Vaccinating Against Tumors Cancer vaccines offer the opportunity to use the patient’s own immune system in the fight against tumors. 1. Antigen preparation: Scientists can produce cancer vaccines against tumors by using the patient’s tumor as a source of antigen or by synthesizing peptides from tumor antigens. 2. Antigen delivery: Researchers use different vaccine platforms to deliver the antigens: patient-derived dendritic cells, adeno-associated viral vectors, and lipid nanoparticles. 3. Antigen presentation: Once administered, these antigens eventually find their way to patient dendritic cells, or are immediately expressed on dendritic cells if they are used as the vehicle. The dendritic cells travel to lymph nodes to activate antigen-specific T cells. 4. Anti-tumor immunity: Once activated, these tumor-antigen-specific T cells will multiply (a) and travel to the tumor, where they help target the tumor cells for destruction (b). Some activated T cells will become memory cells (c, shown in purple); these will reside in the lymph node or nearby tissue to protect the body against future recurrences of the same type of cancer.

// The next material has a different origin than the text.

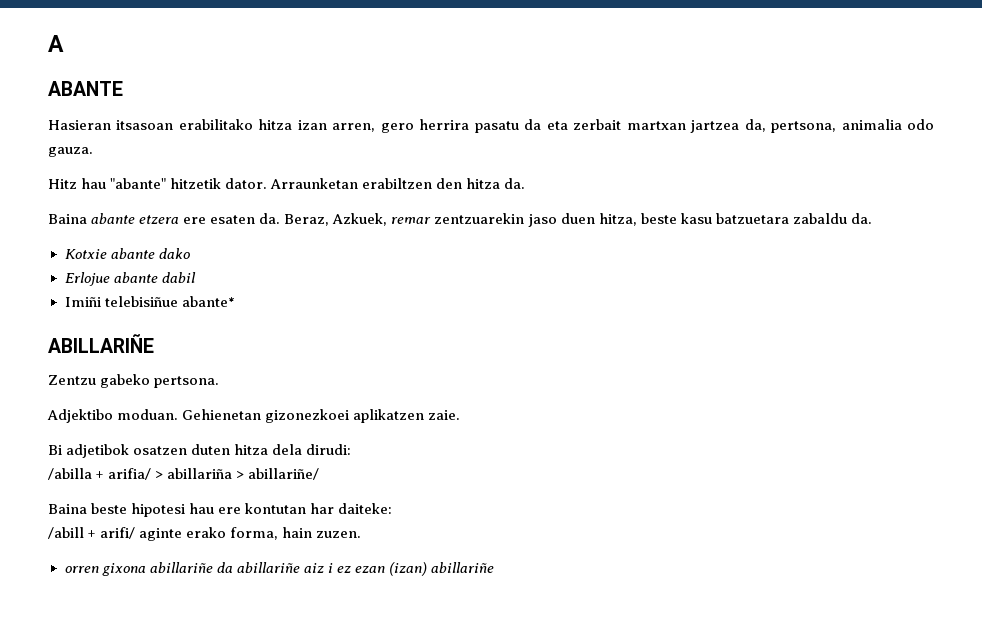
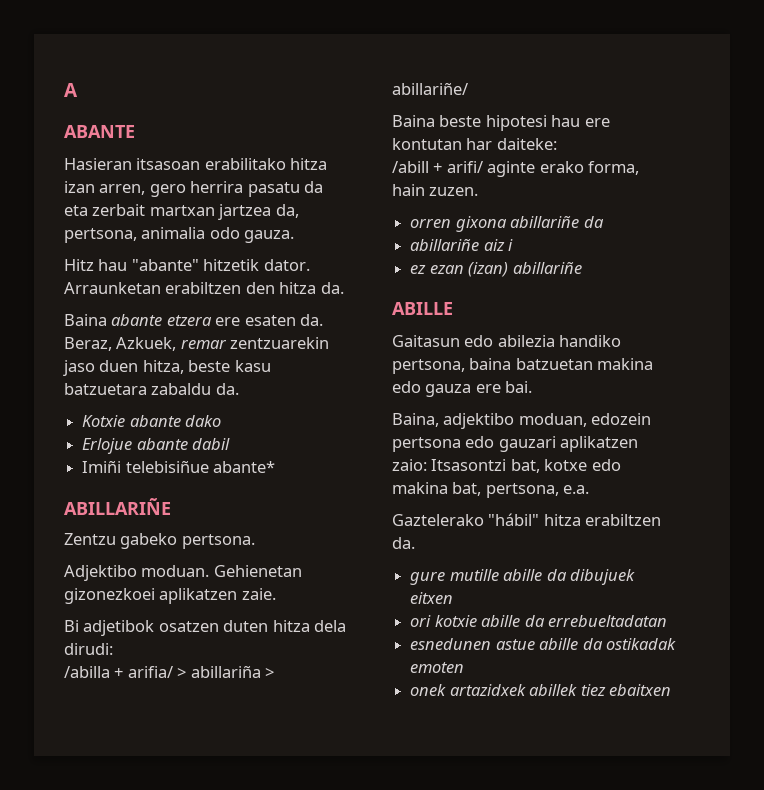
(233, 567) none -> (604, 222) //
(333, 568) none -> (514, 245) //
(495, 567) none -> [392,302,453,315] [392,335,622,347] [392,358,654,374] [392,381,533,397] [392,413,652,429] [392,436,639,452] [392,459,621,473] [392,482,590,498] [392,513,662,526] [392,537,415,549] [410,569,635,585] [410,592,454,604] [410,615,667,627] [410,638,676,650] [410,662,465,673] [410,684,671,696] // ABILLE // Gaitasun edo abilezia handiko pertsona, baina batzuetan makina edo gauza ere bai. // Baina, adjektibo moduan, edozein pertsona edo gauzari aplikatzen zaio: Itsasontzi bat, kotxe edo makina bat, pertsona, e.a. // Gaztelerako "hábil" hitza erabiltzen da. // gure mutille abille da dibujuek eitxen // ori kotxie abille da errebueltadatan // esnedunen astue abille da ostikadak emoten // onek artazidxek abillek tiez ebaitxen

Nasal Vaccines May Reduce Breakthrough Cases

The development of effective vaccines put an end to the COVID-19 pandemic. However, breakthrough cases still occur in vaccinated individuals. Scientists believe that one reason for this is the disconnect between the vaccination site: the arm, and the site of pathogen exposure: the nose. To bridge this gap, Pamela Wong, an immunologist at the University of Michigan, and her team developed an intranasal vaccine formulation, which when used to deliver the SARS-CoV-2 spike protein in mice, prevented SARS-CoV-2 from infecting the upper respiratory tract and offered better cross-protection against multiple strains of the virus. Wong’s team envisions that intranasal vaccination be used as a booster to call immune cells that were previously generated from intramuscular vaccination to the nasal cavity to prevent viral entry and infection.

Antibiotics May Interfere with Babies’ Vaccine Response

Physicians commonly administer antibiotics to newborn babies that show signs of infection or worse, sepsis, but this may come at a cost. Recently, David Lynn, an immunologist at the South Australian Health and Medical Research Institute and Flinders University, Helen Marshall, a vaccinologist at the Women’s and Children’s Health Network, and their colleagues found that giving antibiotics to newborns could reduce their response to certain vaccines, and the gut microbiome mediates this effect. In their Nature study, the researchers showed that antibiotic-treated infants had less Bifidobacteria, a common bacterial species in the gut microbiome, and this decrease correlated with lower immune responses to various vaccines, such as tetanus. To directly demonstrate the relationship between antibiotics, vaccine response, and the gut microbiome, the researchers turned to mice. They showed that supplementation of either a mix of probiotics or Bifidobacteria alone in germ-free mice recovered their immune response to vaccines.